>> START TEXT PASSAGE

Many if not most of the “unreported pupils” reflected for many districts were probably dropouts that the new school leaver codes made more difficult to brush under the carpet.
Perhaps for the first time in TEA’s history, there was an admission that a significant number of students were not included in the annual dropout counts reported by school districts to the agency. The agency estimated that more than 55,000 students were underreported as dropouts or school leavers.
In the dropout reporting for the 1997-98 school year, the agency used 37 “leaver codes” in three areas: graduate, leaver, and dropout. The number of leaver codes increased from 22 in the 1996-97 school year and earlier. The box below compares the various school leaver codes listed by the agency for the 1996-97 and 1997-98 school years. The leaver codes give schools more options for categorizing students, which can have the result of further masking the dropout problem.
The findings of the TEA school leaver report are quoted as follows.
- “Thirty-seven leaver reason codes were available to describe the circumstances of each student’s departure.”
- “New leaver codes include such circumstances as withdrawal to enroll in a private school, withdrawal to attend another public school, withdrawal to attend school out-of-state, withdrawal to be home schooled, and death.”
- “Prior to the leaver collection, districts were required to report information on returning students, graduates, and dropouts, but not on other kinds of leavers.”
- “Many more students in these grades are being accounted for via the new leaver record reporting requirements. In 1997-98, approximately 3.6 percent of the students who left the system statewide were underreported, whereas for previous years the amount of unreported students was approximately 18.1 percent.”
- “Not all students reported in attendance in grades seven through 12 during 1997-98 have leaver or enrollment information from the appropriate district for 1998-99. Although statewide, 3.6 percent of all students in grades seven through 12 the prior year were underreported, for districts with at least 100 students in enrollment (not including charter schools), the percent underreported ranges from 0.0 percent to 59.5 percent.”
- “Some students were reported as leavers even though those students had not been reported in attendance or enrollment the prior school year. Thus, this analysis indicated both ‘under’ and ‘over’ reporting of the students from the prior year.”
- “A significant portion of both the underreported and overreported students can be attributed to personal identification (PID) errors, i.e., student identification inconsistencies that prevent perfect matching of one student record to another record reported for that student. PID errors are usually generated when one or more of the following characteristics do not match the PEIMS PID data base: student ID [either a social security number or state identification number], last name, first name, or date of birth. Because of this, TEA made efforts to reduce the number of underreported student attributes to each district by matching records on information other than the PEIMS student identification number.”
Other findings of the TEA school leaver report include the following.

>> END TEXT PASSAGE

EXERCISE AIM:
Continue the passage on TEA's school leaver report, picking up after its final sentence.

>> START PROVIDED MATERIAL

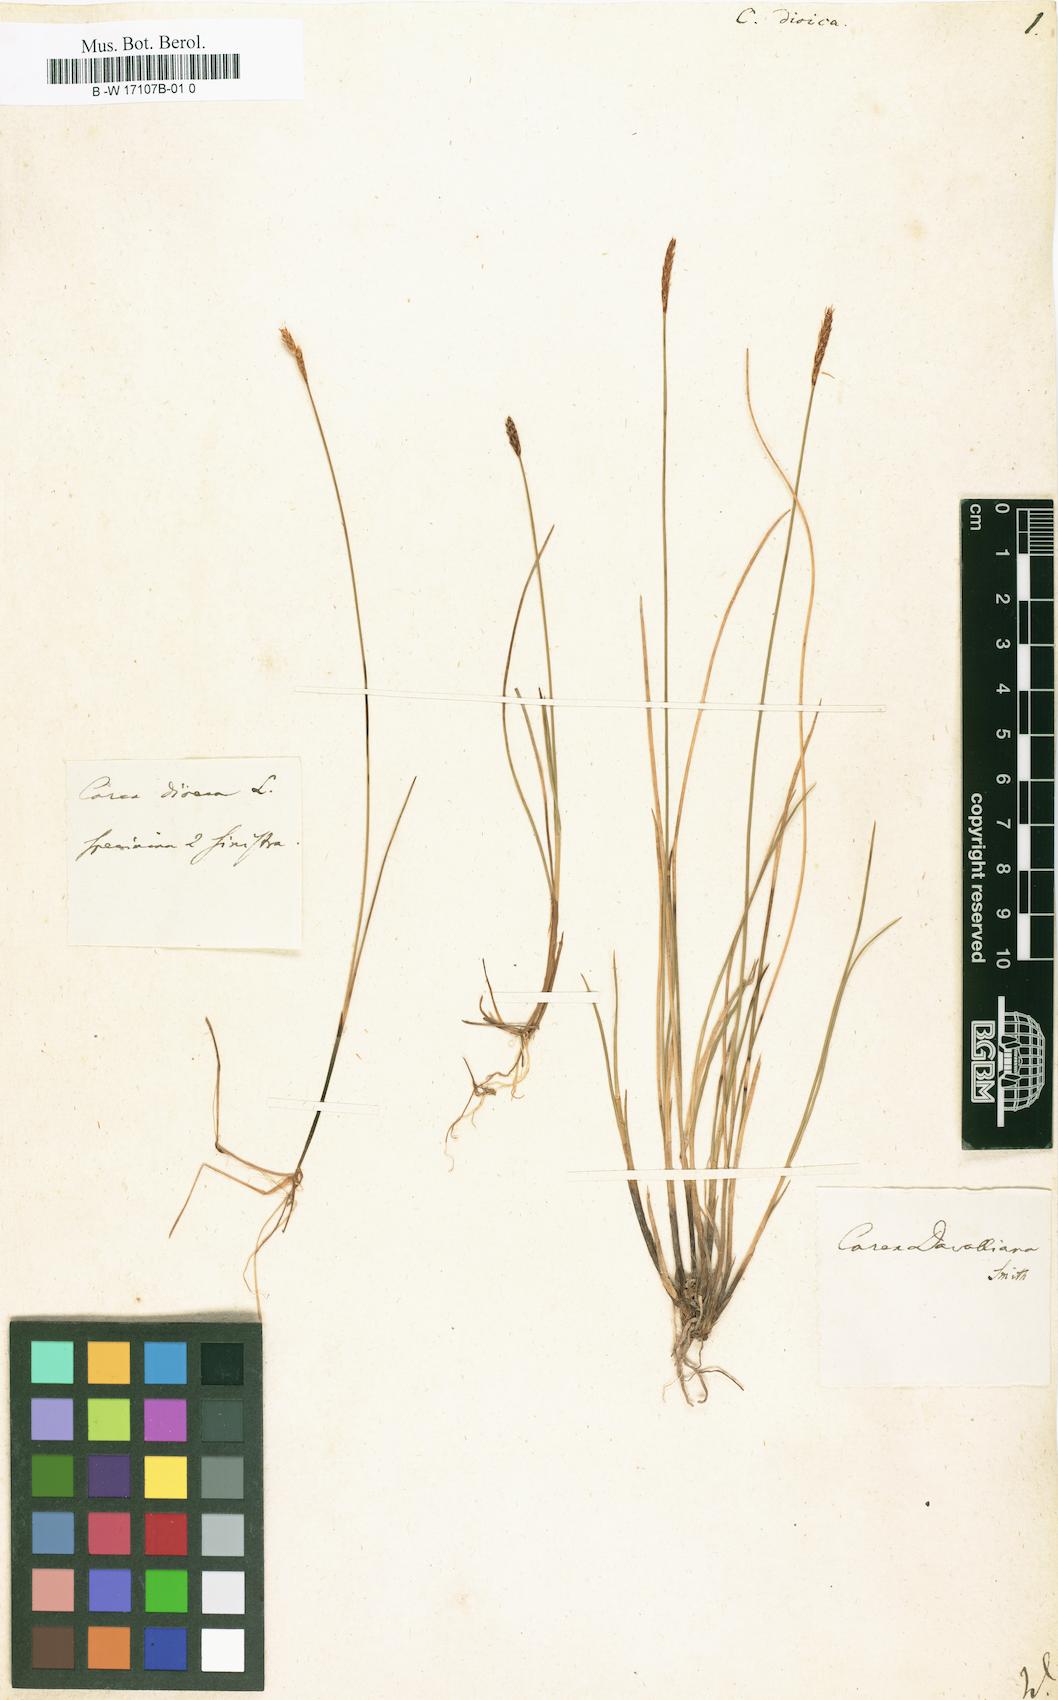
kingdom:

>> END PROVIDED MATERIAL

RESULT FOR THIS EXERCISE:
- Data on the disposition of duplicated student cases in 1996-97 showed that 69.4 percent of all students in grades seven through 12 were reported as returning students compared to 71.1 percent in 1997-98. Conversely, 30.6 percent of these students were reported as non-returning in 1996-97 as compared to 28.9 percent in 1997-98.
- For unduplicated student counts, 72.8 percent of all students in grades seven through 12 were reported as returning students in 1996-97 compared to 75.1 percent in 1997-98. About 27.2 percent of all students in grades seven through 12 in 1996-97 were reported as non-returning students compared to 24.9 percent in 1997-98.
In a statement, then State Education Commissioner Michael Moses acknowledged the problem with the large number of unreported student records and warned districts that next year’s ratings might count these desaparecidos (lost pupils) as dropouts.
“The inclusion of these ‘unreported pupil’ numbers in either this year’s or next year’s dropout counts would send a shock wave all over the state and perhaps help wake up a populace that has been lulled into thinking that dropout rates are no longer an issue in Texas,” commented Dr. Albert Cortez, director of the IDRA Institute for Policy and Leadership.
What the TEA Report Does Not Say
Interestingly, the TEA report does not provide a full context for assessing the statewide number and percent of students who failed to graduate. Most of the report provides percentages of students returning or not returning without clearly providing the magnitude of the number of students reported as graduates, dropouts and other school leavers (see box below).
Following are some observations that TEA failed to mention in its school leaver report.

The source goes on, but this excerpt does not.